Rappelons que l’ASPAS, aux côtés d’AVES de la LPO Normandie et du GMN a fait condamner le Préfet en obtenant, le 4 septembre 2020 la suspension de l’arrêté qui autorisait les lieutenants de louveterie à massacrer, par tir, jusqu’à 1430 renards à travers tout le département entre le 15 juillet et le 31 décembre 2020, de jour comme de nuit.
Cette puissante victoire inter-associative a aussi été rendue possible par une formidable mobilisation de la société civile et des médias. Un front citoyen qui, visiblement, a piqué la Préfecture 76 et ses chasseurs infiltrés aux postes-clés, visiblement pas prêts à changer de mentalité…
Vous habitez la Seine-Maritime et gérez un élevage familial / professionnel ?

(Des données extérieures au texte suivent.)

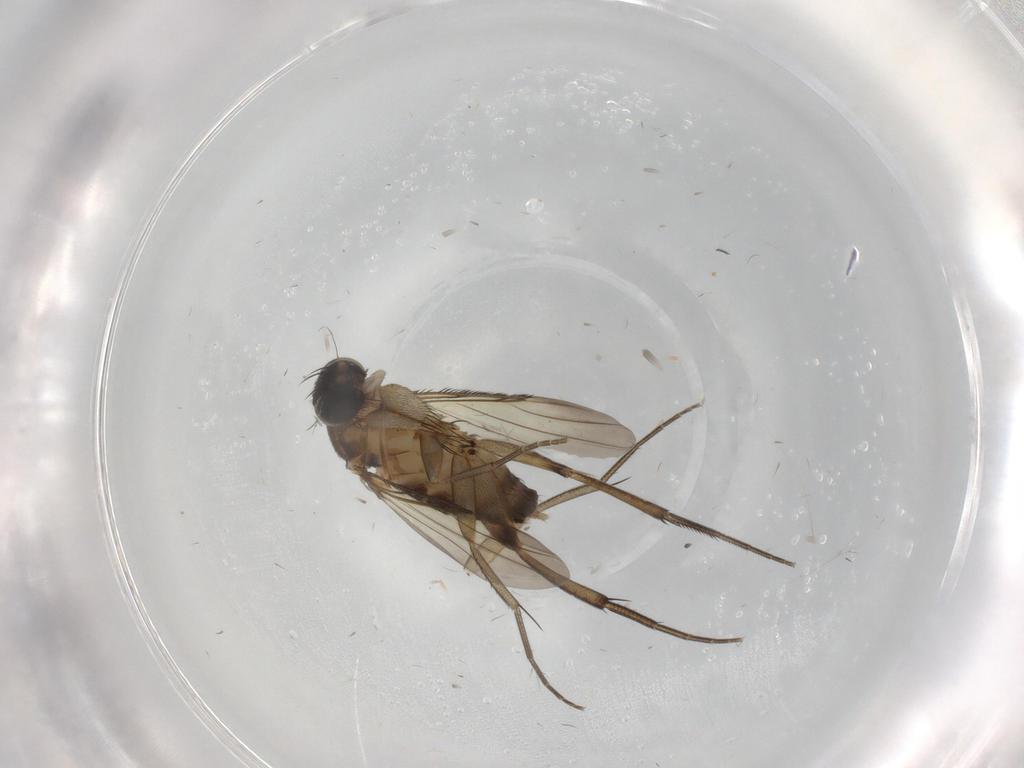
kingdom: Animalia
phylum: Arthropoda
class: Insecta
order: Diptera
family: Phoridae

L’ASPAS vous invite à lui faire parvenir vos déclarations de non dégâts. L’objectif : montrer que la cohabitation avec les renards est tout à fait possible… et même souhaitable !
Pour cela, nous tenons à votre disposition un modèle de courrier à adapter selon votre situation (téléchargeable ici), puis à transmettre à l’adresse delegation76@aspas-nature.org pour que nous puissions recenser les déclarations et aider à porter votre voix.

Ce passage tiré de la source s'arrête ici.